__Extrait source__.
Intervention d'Arlette Laguiller :
Travailleuses, travailleurs, amis et camarades,
Oui, la dégradation des conditions d'existence du monde du travail est évidente, générale et intolérable. Elle touche tous les aspects de la vie des travailleurs. De tous les travailleurs, car le recul général n'épargne aucune région, aucune corporation, aucune catégorie d'âge.
La classe capitaliste n'a jamais été tendre avec la classe ouvrière et ne peut pas l'être parce que ses capitaux, sa richesse, sa position sociale, viennent de l'exploitation. Mais, depuis un quart de siècle au bas mot que leur économie, l'économie de marché, est poussive, le patronat mène une véritable guerre, une guerre sociale féroce, pour abaisser toujours plus la part des travailleurs dans le revenu global, afin d'augmenter celle des possesseurs de capitaux.
Il le fait en freinant ou en abaissant les salaires, en remplaçant les contrats définitifs par des contrats précaires mal payés, en licenciant une partie des effectifs pour produire autant et même plus avec moins de travailleurs, en augmentant le rythme et l'intensité du travail. Il le fait au travers d'innombrables mesures de réorganisation plus ou moins douloureuses, m ais toutes destinées à tirer des travailleurs le maximum, en les usant jusqu'aux limites du supportable. Et si, depuis deux ans, les profits des grandes entreprises s'envolent, ils ont pour contrepartie l'abaissement du niveau de vie et l'usure plus grande de ceux qui travaillent et une misère plus grande pour ceux qui ont été rejetés vers le chômage.
Mais ces profits ont, également, pour contrepartie tout ce qui est en recul dans une vie ouvrière en dehors même du lieu de travail : des soins de plus mauvaise qualité pour ceux qui en ont besoin et plus mal remboursés, l'âge de la retraite repoussé et des pensions insuffisantes, la détérioration de ce qui, dans les services publics, est utile surtout aux classes populaires, des hôpitaux à l'éducation des enfants des quartiers populaires, en passant par les transports collectifs.
Tout cela ne dépend pas directement du patronat mais de l'Etat et des gouvernements successifs. Mais, justement, toutes les économies faites au détriment de tout ce qui est utile aux classes populaires sont faites, non pas par nécessité, mais par choix, dans le but de permettre à l'Etat de consacrer une fraction croissante de ses moyens, qui sont énormes, à accroître les profits des entreprises et, directement ou indirectement, la richesse de la bourgeoisie.

__Consignes__.
A. D'après l'intervention d'Arlette Laguiller, depuis combien de temps au moins le patronat mène-t-il une guerre sociale contre les travailleurs ?
B. Poursuivez l'intervention d'Arlette Laguiller à la suite de sa dernière phrase.

__Documents fournis__.

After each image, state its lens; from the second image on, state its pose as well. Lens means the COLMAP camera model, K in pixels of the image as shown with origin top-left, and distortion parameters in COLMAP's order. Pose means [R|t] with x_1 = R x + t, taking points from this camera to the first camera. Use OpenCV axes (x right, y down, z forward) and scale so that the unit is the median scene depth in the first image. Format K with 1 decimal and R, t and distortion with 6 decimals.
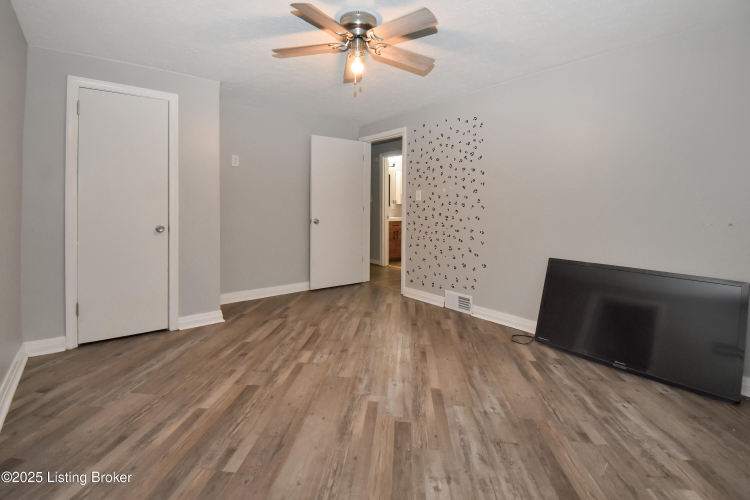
lens RADIAL K [[345.7, 0, 375.0], [0, 345.7, 250.0], [0, 0, 1]] dist [0.000332, -0.000114]
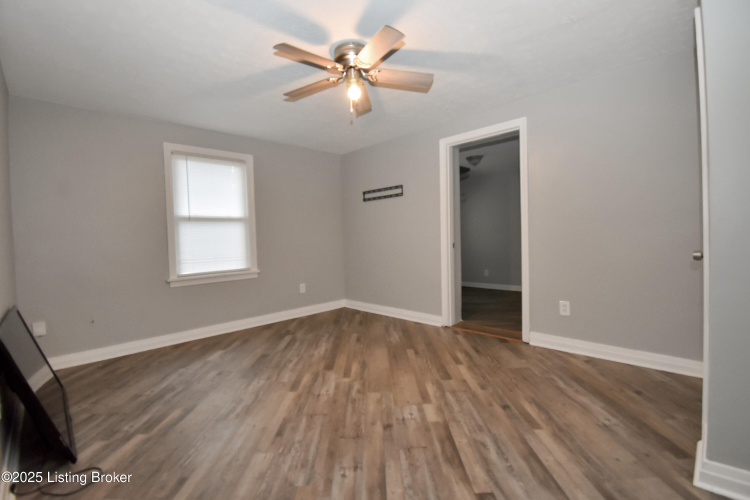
lens RADIAL K [[345.7, 0, 375.0], [0, 345.7, 250.0], [0, 0, 1]] dist [0.000332, -0.000114]
pose [[-0.995754, 0.028876, -0.087406, -0.010351], [0.014523, 0.986913, 0.160597, -0.227442], [0.090900, 0.158646, -0.983142, 1.917905]]
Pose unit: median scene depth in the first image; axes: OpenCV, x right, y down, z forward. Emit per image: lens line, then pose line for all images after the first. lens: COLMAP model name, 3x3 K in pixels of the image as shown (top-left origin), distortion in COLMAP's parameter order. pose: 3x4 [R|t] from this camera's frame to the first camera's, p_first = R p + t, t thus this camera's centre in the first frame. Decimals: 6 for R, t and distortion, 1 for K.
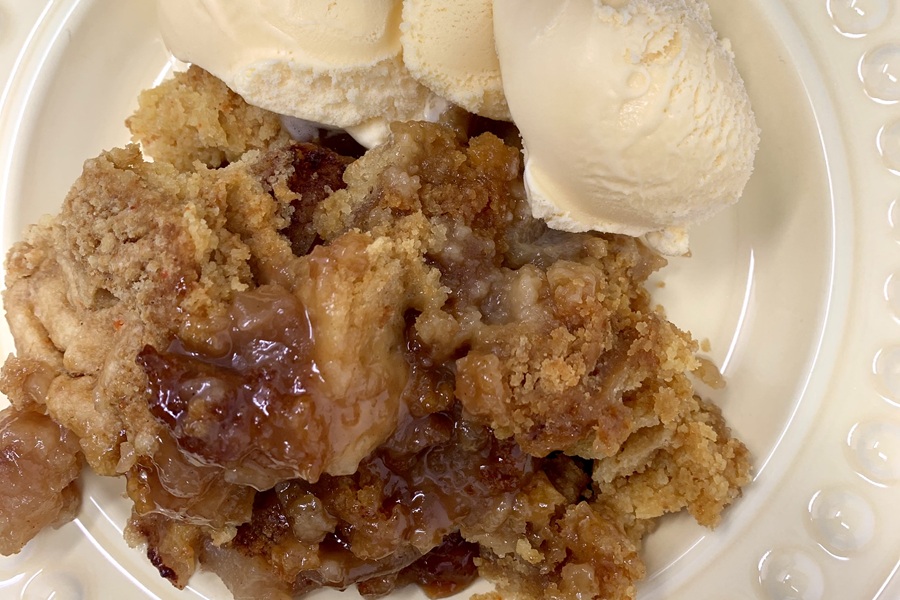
lens RADIAL K [[668.9, 0, 450.0], [0, 668.9, 300.0], [0, 0, 1]] dist [-0.000651, 0.000729]
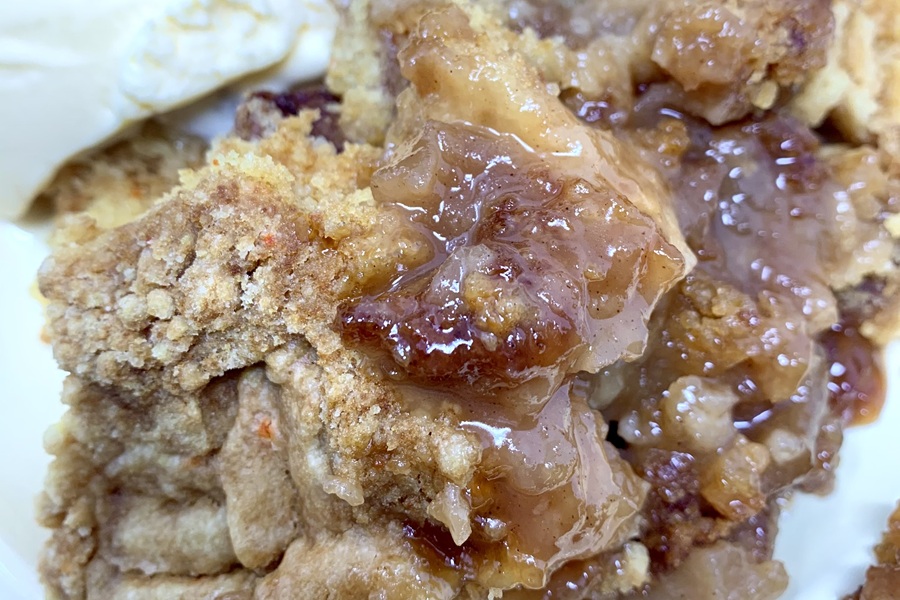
lens RADIAL K [[668.9, 0, 450.0], [0, 668.9, 300.0], [0, 0, 1]] dist [-0.000651, 0.000729]
pose [[0.630472, -0.739461, 0.236015, -0.446271], [0.775829, 0.609880, -0.161667, 0.189993], [-0.024394, 0.285034, 0.958207, 0.390117]]
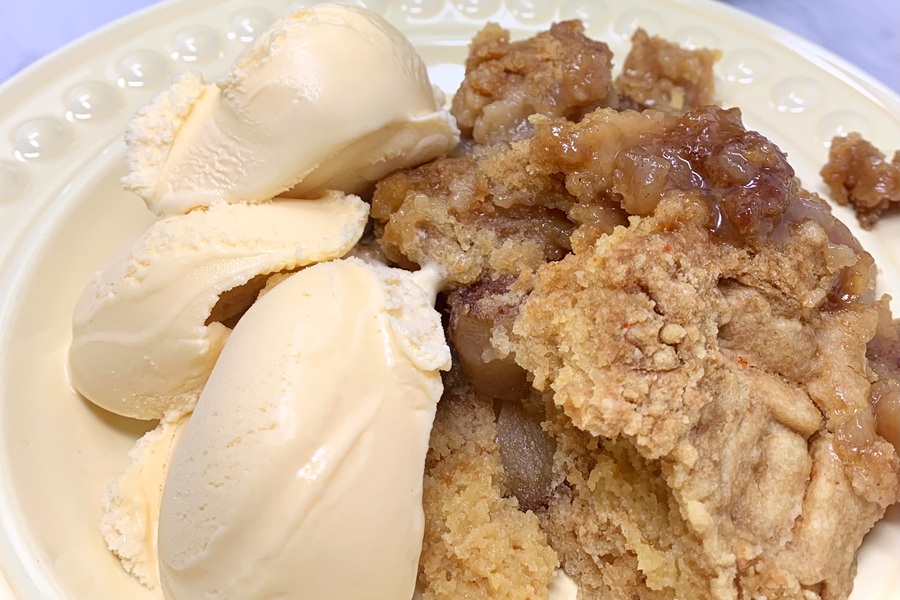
lens RADIAL K [[668.9, 0, 450.0], [0, 668.9, 300.0], [0, 0, 1]] dist [-0.000651, 0.000729]
pose [[-0.414113, -0.718427, 0.558904, -0.761226], [0.908806, -0.292066, 0.297941, -0.526871], [-0.050812, 0.631316, 0.773859, 0.321485]]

__Résultats attendus__.
A. Depuis un quart de siècle au bas mot.

B.
Tout au long de ce quart de siècle d'offensives du patronat contre les travailleurs, le grand patronat a toujours pu compter sur le soutien indéfectible, permanent, multiforme, des gouvernements qui se sont succédé.
En tentant de récapituler les mesures qui ont contribué à rendre la vie des travailleurs de plus en plus difficile, on ne sait même plus quel était le gouvernement qui les a prises et quelle était son étiquette politique. La seule chose qui est sûre, c'est que toutes les mesures sont allées dans le même sens. Et presque jamais dans le sens de rendre la vie des travailleurs moins dure.
Comment se rappeler qui a porté quel coup contre les travailleurs alors que, depuis 1981 et l'élection à la présidence de François Mitterrand, la gauche a gouverné, en alternance avec la droite, à peu près aussi longtemps l'une que l'autre, quand elles n'ont pas gouverné ensemble : tantôt c'est le pseudo-« socialiste » Mitterrand, président pendant 14 ans, qui a gouverné avec un Premier ministre de droite comme Chirac ou Balladur ; tantôt, c'est le président de droite Chirac qui a gouverné avec un Premier ministre socialiste, Jospin.
Depuis trois ans, et le président de la République, et le gouvernement sont de droite. C'est certainement le gouvernement le plus réactionnaire, le plus ouvertement anti-ouvrier que le pays ait connu depuis bien longtemps. Jamais les mesures contre les travailleurs ne se sont succédé à un rythme aussi effréné : contre la protection sociale, contre les retraites, contre la législation du travail. Rarement, aussi, un gouvernement n'a affiché une hostilité aussi viscérale au monde du travail et aux pauvres pour flatter les préjugés de la vaste classe des possédants grands et petits que compte ce pays.
Mais comment oublier que Chirac, cet homme de droite, a bénéficié, à l'élection présidentielle de 2002, du soutien des partis de gauche qui ont osé appeler à voter pour lui sous le prétexte fallacieux d'empêcher un homme de droite encore pire, Le Pen, d'arriver à la présidence. Ils savaient tous que Chirac aurait été de toute façon élu avec les votes de son propre électorat. Mais la gauche, soucieuse surtout d'éviter que l'on discute du bilan, désastreux pour les classes populaires, des cinq ans du gouvernement Jospin, toute honte bue, a choisi de s'aligner derrière Chirac. Elle a présenté cet homme de droite en rempart de la société contre la menace de l'extrême droite. On voit pourtant aujourd'hui que voter pour Chirac, c'était aussi voter pour tous les siens, y compris pour Sarkozy, ce ministre de l'Intérieur dont la démagogie, les intentions politiques, jusqu'à ses mots et son mépris des pauvres, ressemblent tant à ceux de Le Pen.
Alors, bien sûr, la droite au pouvoir mène une politique tellement anti-ouvrière qu'elle fait oublier la politique de Jospin. On entend aujourd'hui les dignitaires socialistes présenter les cinq ans du gouvernement de Jospin comme une époque bénie ! Le Parti socialiste espère qu'il n'a pas à faire de promesses, et surtout pas à prendre le moindre engagement, pour que l'électorat populaire n'ait pas d'autre choix aux élections de 2007 que de voter pour lui, par dégoût des autres.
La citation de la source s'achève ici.